◆ Work instruction ◆
All of the listing should be returned as written, apart from any picture in it.
### Data ###
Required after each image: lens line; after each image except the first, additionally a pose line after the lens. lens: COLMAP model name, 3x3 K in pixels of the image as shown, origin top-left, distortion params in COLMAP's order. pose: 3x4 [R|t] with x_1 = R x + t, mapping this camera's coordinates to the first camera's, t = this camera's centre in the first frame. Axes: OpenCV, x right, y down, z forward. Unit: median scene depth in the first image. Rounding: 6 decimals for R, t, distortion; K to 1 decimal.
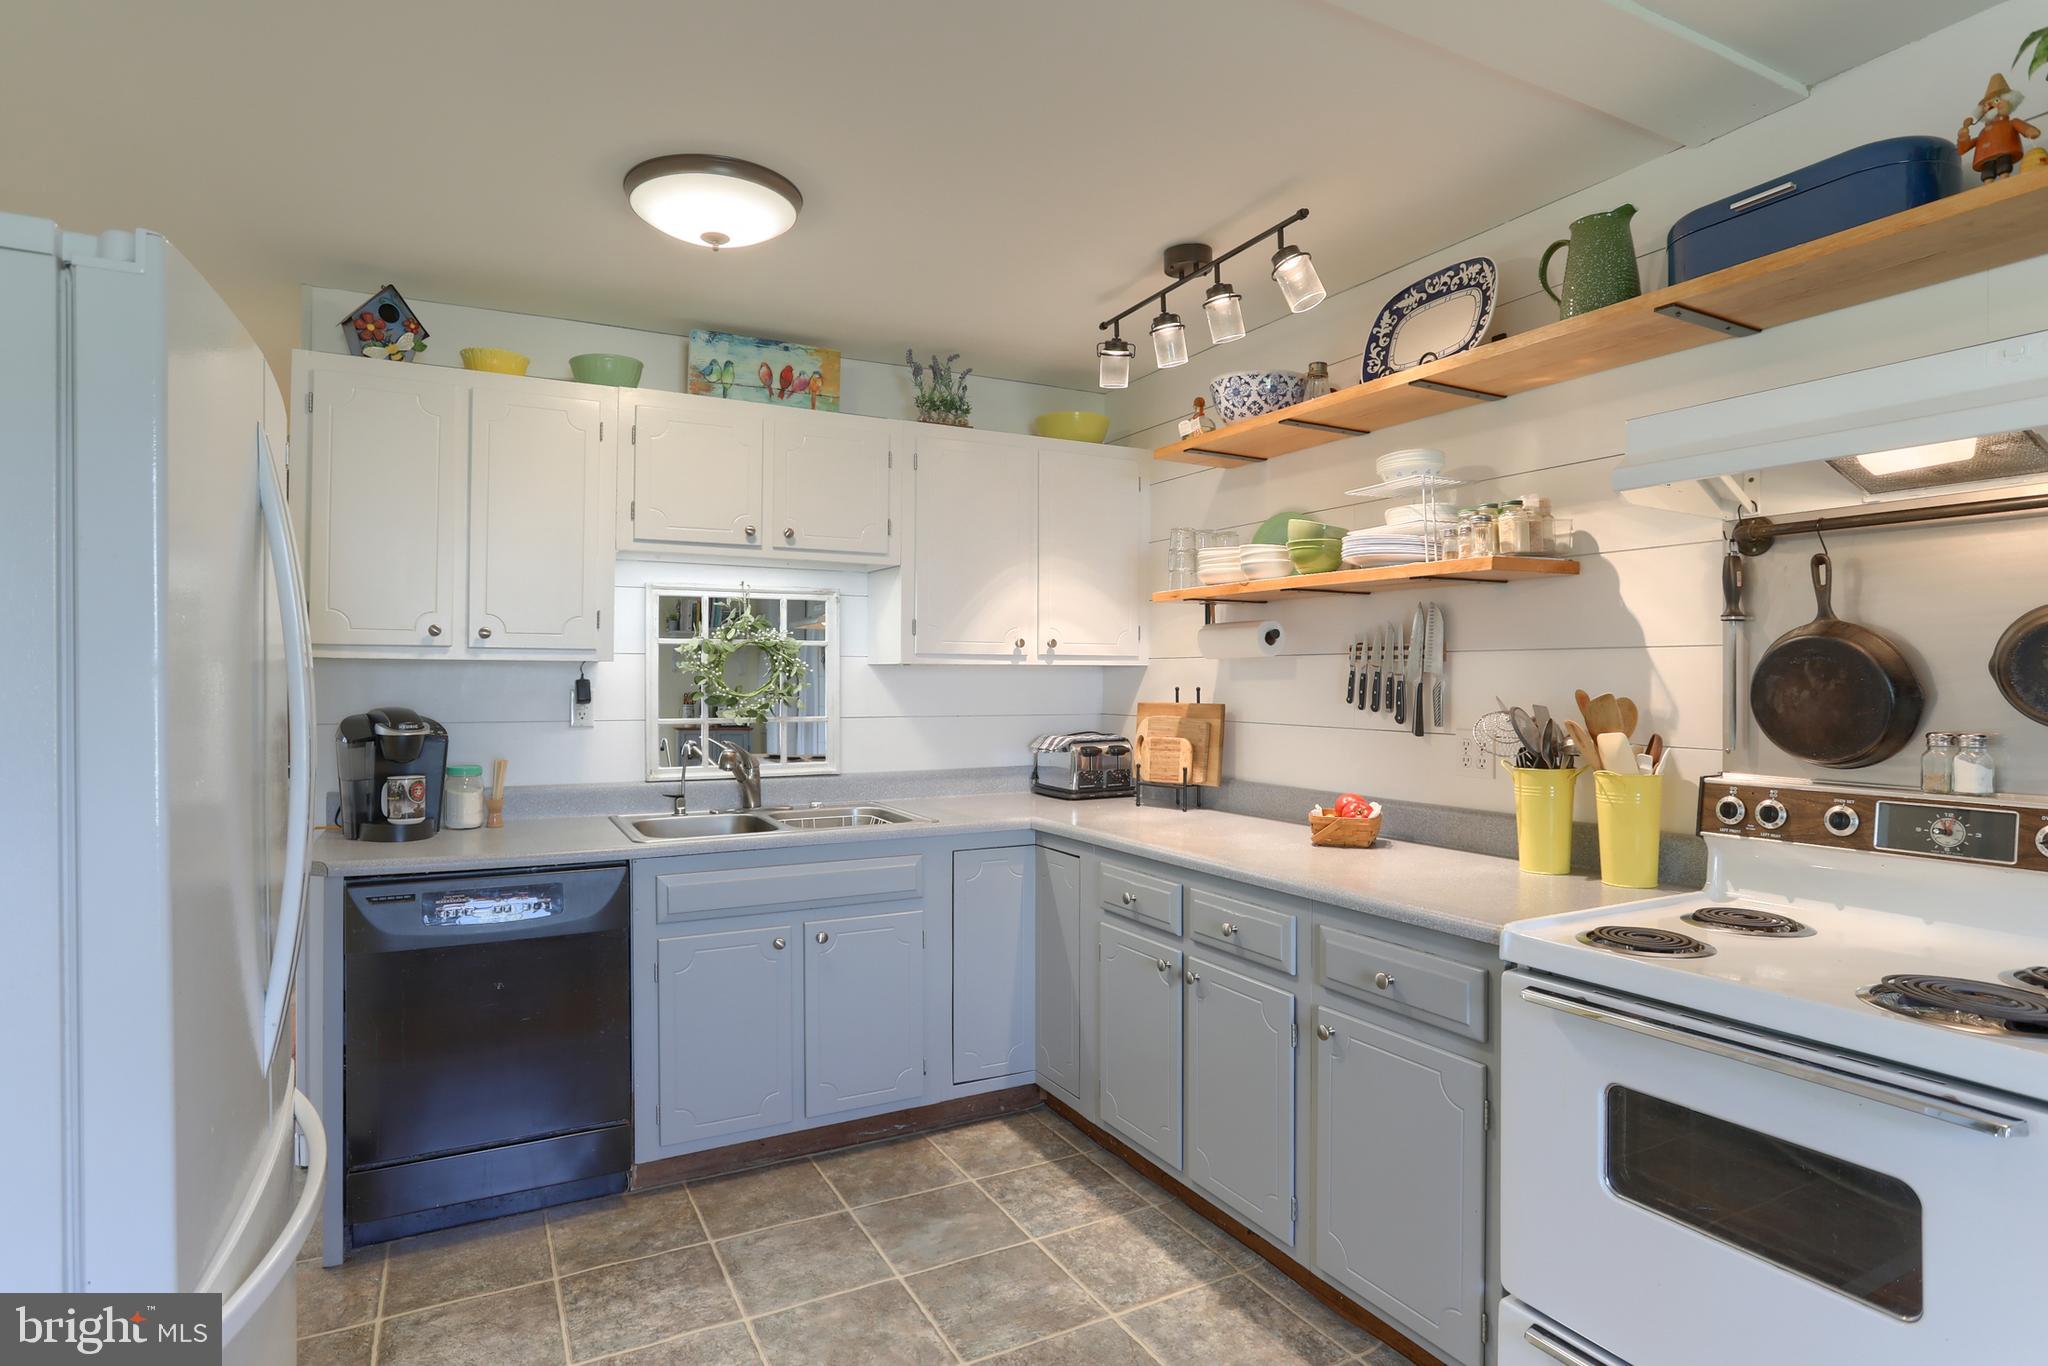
lens RADIAL K [[1071.9, 0, 1004.0], [0, 1071.9, 666.5], [0, 0, 1]] dist [-0.063038, 0.041040]
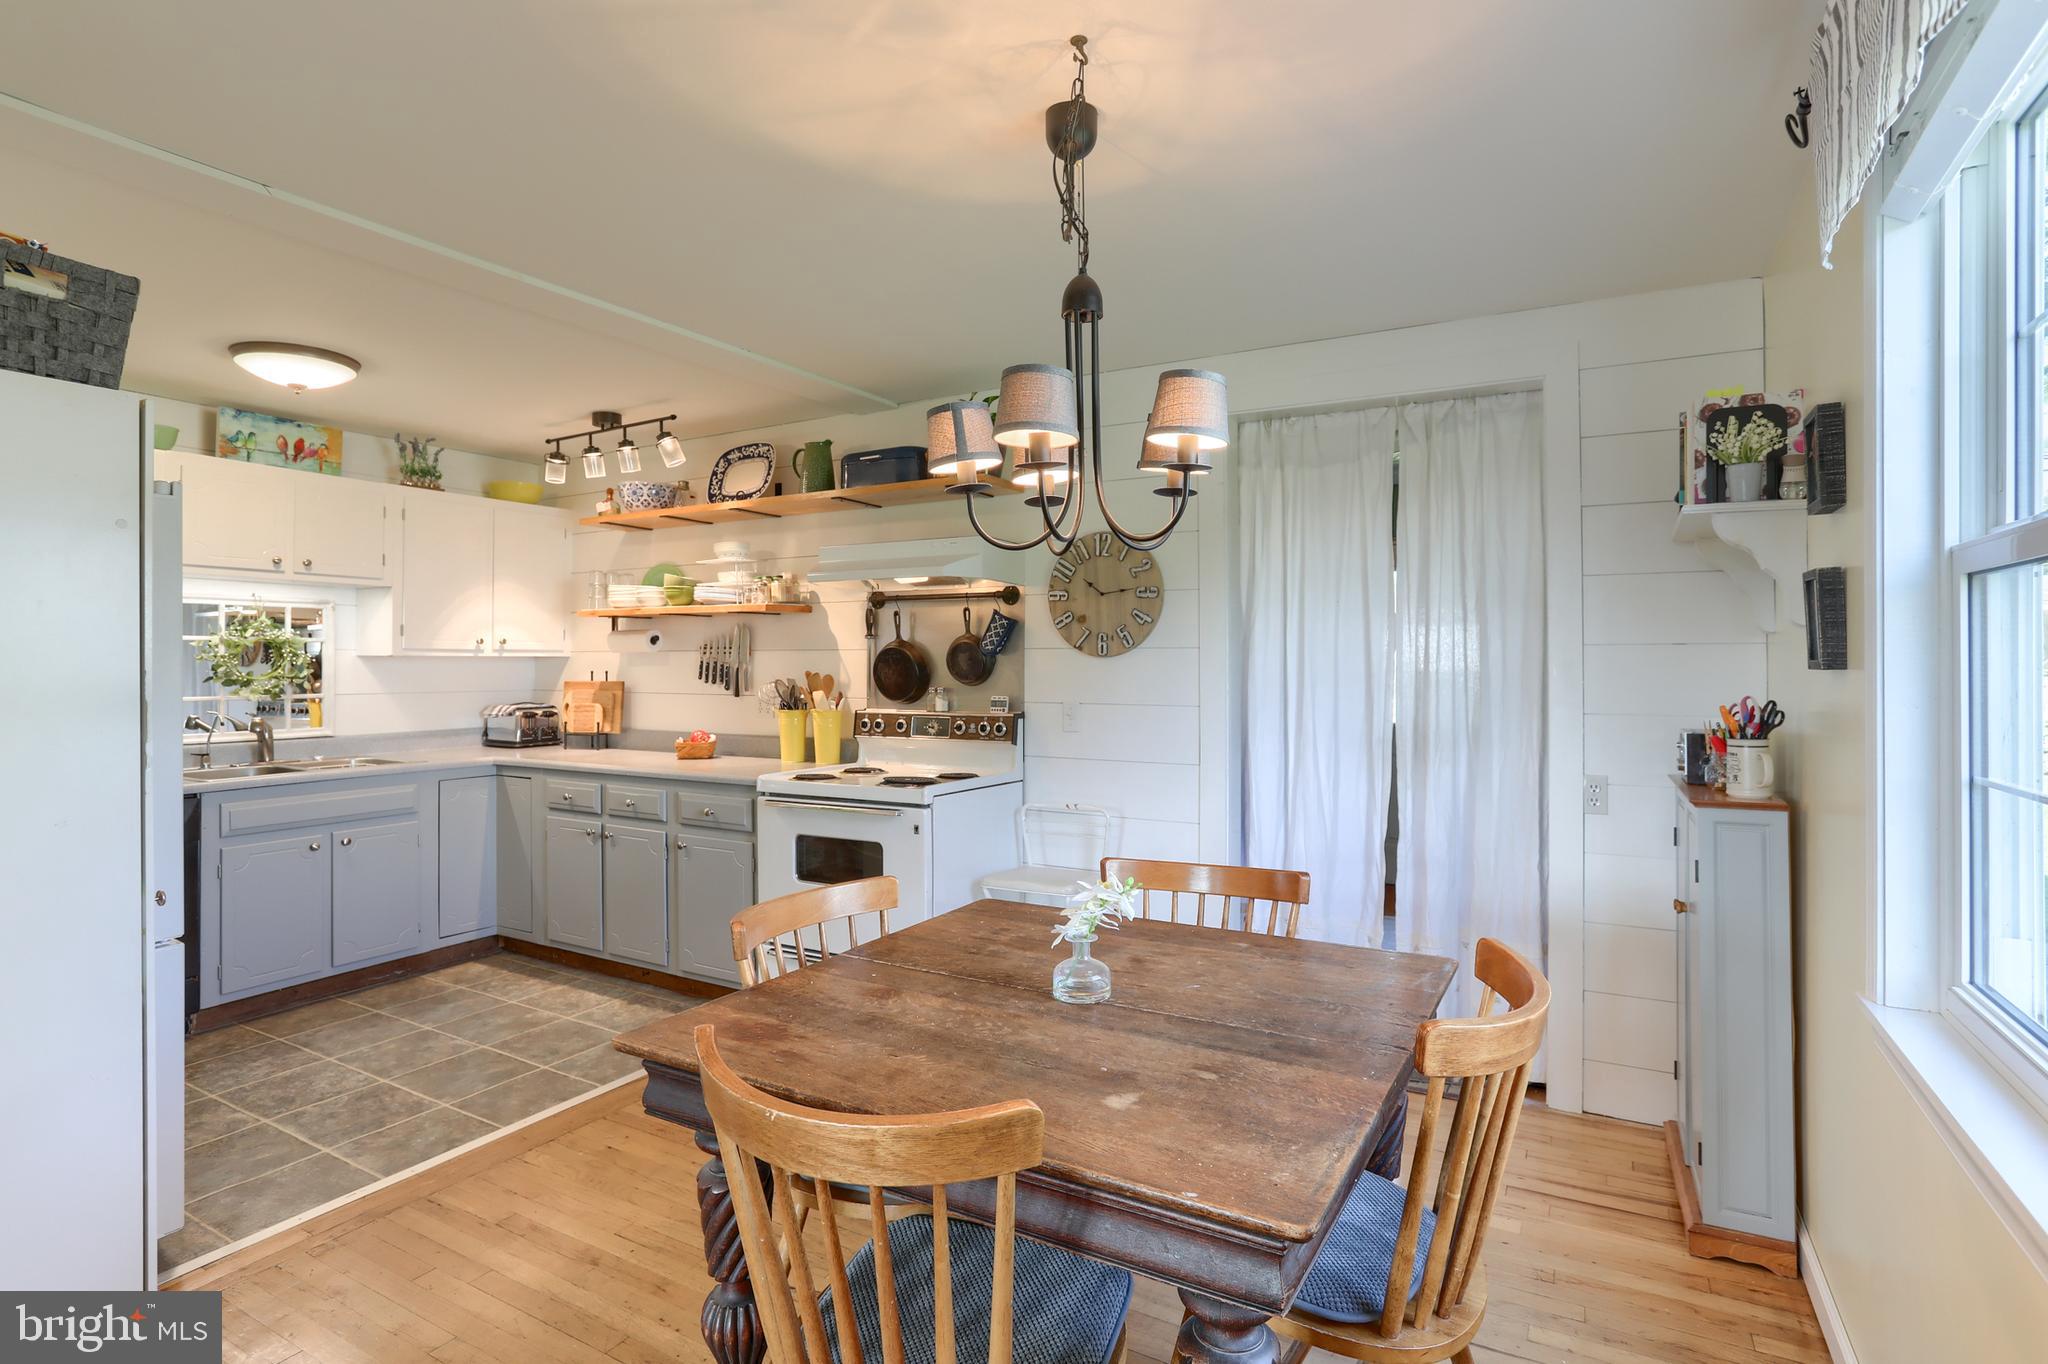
lens RADIAL K [[1034.1, 0, 1017.9], [0, 1034.1, 650.0], [0, 0, 1]] dist [-0.081446, 0.051700]
pose [[0.836391, 0.004522, 0.548114, -0.163904], [-0.003419, 0.999990, -0.003033, -0.010484], [-0.548122, 0.000663, 0.836398, -0.704616]]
###
◆ Problem solution ◆
Required after each image: lens line; after each image except the first, additionally a pose line after the lens. lens: COLMAP model name, 3x3 K in pixels of the image as shown, origin top-left, distortion params in COLMAP's order. pose: 3x4 [R|t] with x_1 = R x + t, mapping this camera's coordinates to the first camera's, t = this camera's centre in the first frame. Axes: OpenCV, x right, y down, z forward. Unit: median scene depth in the first image. Rounding: 6 decimals for R, t, distortion; K to 1 decimal.
lens RADIAL K [[1071.9, 0, 1004.0], [0, 1071.9, 666.5], [0, 0, 1]] dist [-0.063038, 0.041040]
lens RADIAL K [[1034.1, 0, 1017.9], [0, 1034.1, 650.0], [0, 0, 1]] dist [-0.081446, 0.051700]
pose [[0.836391, 0.004522, 0.548114, -0.163904], [-0.003419, 0.999990, -0.003033, -0.010484], [-0.548122, 0.000663, 0.836398, -0.704616]]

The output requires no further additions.